Here is some information on that:
Focus on where it says, "If You Are In Divorce Proceedings But Are Not Yet Divorced"
Here is a list of things that I like to give my clients and I know that you may not have all of these things, but the more you have, the better it is.
A letter where you describe, in a very detailed fashion, the circumstances in which you met your spouse, the reasons you married, and the feelings and emotions that you had or still have towards your spouse, and why.
If you have a child or children together, the birth certificate for each child.
Wedding pictures and pictures of other moments when you and your spouse, and other members of your families and friends have been together.
Very detailed letters from people who know you and your spouse and who are witnesses that your marriage was valid, who were at your wedding, or who knew you as a married couple.
Love letters or cards that you received from your spouse while in the relationship.
Letters from people addressed to both you and your spouse, or in which the person who wrote the letter refers to both of you as a couple.
Any types of documents that have both your names on them that show that you bought a car, a house, furniture, or anything else together.
Any rental or lease agreements for your home or apartment with both of your names on it or a letter from the building manager or owner proving that you lived together.
Bank or financial statements that show that you had or have a savings or checking account together.
Any insurance documents that show that you were or still are covered by your spouse's insurance plan, or that your plan covers or covered him or her.
Bills, such as electricity, water, heat, cable TV, phone, or others that show both you and your spouse's names.
Jointly-filed Income tax papers (both your names).
An identification card that shows that shows a common address.
Membership cards for video clubs, grocery stores or similar businesses, that show joint membership.
Any other documents that prove your relationship.
You will need to submit evidence similar to the evidence that you submitted at your marriage interview.
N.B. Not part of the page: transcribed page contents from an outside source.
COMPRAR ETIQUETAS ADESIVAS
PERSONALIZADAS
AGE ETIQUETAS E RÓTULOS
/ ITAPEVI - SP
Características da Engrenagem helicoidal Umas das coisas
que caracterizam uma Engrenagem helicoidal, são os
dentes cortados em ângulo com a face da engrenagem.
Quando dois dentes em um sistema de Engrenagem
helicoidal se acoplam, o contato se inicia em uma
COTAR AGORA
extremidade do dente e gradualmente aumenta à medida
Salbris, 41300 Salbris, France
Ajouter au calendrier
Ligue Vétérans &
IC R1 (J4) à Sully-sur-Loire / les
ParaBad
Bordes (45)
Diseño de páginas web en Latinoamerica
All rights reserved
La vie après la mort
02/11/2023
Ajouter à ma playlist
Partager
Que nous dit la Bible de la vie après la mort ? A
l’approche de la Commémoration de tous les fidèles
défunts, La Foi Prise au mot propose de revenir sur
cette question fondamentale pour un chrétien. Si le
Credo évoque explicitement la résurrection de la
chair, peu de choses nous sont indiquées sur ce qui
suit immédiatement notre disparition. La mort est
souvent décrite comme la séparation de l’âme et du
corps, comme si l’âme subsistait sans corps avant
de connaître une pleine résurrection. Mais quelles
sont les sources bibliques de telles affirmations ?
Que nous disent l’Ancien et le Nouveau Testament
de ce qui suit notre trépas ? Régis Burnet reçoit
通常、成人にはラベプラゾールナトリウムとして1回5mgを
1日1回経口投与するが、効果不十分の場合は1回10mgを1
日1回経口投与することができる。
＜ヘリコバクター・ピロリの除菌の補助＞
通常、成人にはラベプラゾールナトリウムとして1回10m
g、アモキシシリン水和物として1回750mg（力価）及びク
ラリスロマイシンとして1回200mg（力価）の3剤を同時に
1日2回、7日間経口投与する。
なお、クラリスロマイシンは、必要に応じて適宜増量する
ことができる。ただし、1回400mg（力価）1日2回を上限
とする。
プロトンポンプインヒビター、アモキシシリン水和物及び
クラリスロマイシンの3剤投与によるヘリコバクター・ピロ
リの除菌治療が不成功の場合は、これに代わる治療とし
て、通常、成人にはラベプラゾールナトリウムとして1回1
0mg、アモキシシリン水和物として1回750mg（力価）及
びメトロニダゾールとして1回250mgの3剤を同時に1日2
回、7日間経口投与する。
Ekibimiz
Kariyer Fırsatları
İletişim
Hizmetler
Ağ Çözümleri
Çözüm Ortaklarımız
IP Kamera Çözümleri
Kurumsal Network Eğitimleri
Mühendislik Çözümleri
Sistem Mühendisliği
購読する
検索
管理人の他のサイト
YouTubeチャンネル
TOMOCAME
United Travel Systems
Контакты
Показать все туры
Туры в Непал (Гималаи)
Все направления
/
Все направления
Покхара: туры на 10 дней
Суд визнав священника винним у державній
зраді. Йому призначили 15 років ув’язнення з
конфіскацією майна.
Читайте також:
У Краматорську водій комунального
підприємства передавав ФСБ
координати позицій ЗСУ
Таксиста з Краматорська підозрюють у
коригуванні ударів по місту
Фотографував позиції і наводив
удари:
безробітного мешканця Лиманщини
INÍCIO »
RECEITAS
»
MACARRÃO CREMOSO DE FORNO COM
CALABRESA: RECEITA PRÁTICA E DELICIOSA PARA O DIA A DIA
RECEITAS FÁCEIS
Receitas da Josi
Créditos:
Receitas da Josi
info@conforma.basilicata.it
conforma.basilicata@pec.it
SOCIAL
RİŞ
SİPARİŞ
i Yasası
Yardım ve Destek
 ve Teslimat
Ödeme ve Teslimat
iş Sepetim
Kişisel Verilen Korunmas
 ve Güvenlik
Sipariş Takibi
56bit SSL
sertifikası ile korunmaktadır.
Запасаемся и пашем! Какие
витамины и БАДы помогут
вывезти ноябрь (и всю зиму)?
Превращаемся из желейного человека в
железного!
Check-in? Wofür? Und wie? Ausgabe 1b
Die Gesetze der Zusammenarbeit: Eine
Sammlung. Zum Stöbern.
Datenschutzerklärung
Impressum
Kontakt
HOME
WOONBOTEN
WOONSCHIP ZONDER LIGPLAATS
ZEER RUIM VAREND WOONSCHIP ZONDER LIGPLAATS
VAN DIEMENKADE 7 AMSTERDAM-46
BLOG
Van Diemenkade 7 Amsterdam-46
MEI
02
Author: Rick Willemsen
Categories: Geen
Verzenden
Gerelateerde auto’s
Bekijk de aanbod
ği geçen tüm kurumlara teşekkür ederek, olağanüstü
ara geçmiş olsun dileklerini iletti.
You must prove that even though you divorced, your marriage was not entered into solely for the purpose of obtaining an immigration benefit.
So you do need to inform USCIS that you are separated and your divorce is in process because you do not want then to approve a regular I-751 as that will cause you a problem when you apply for U.S. Citizenship in the future. So inform them and continue to collect evidence that your relationship was real but just fell apart. It happens and they understand that.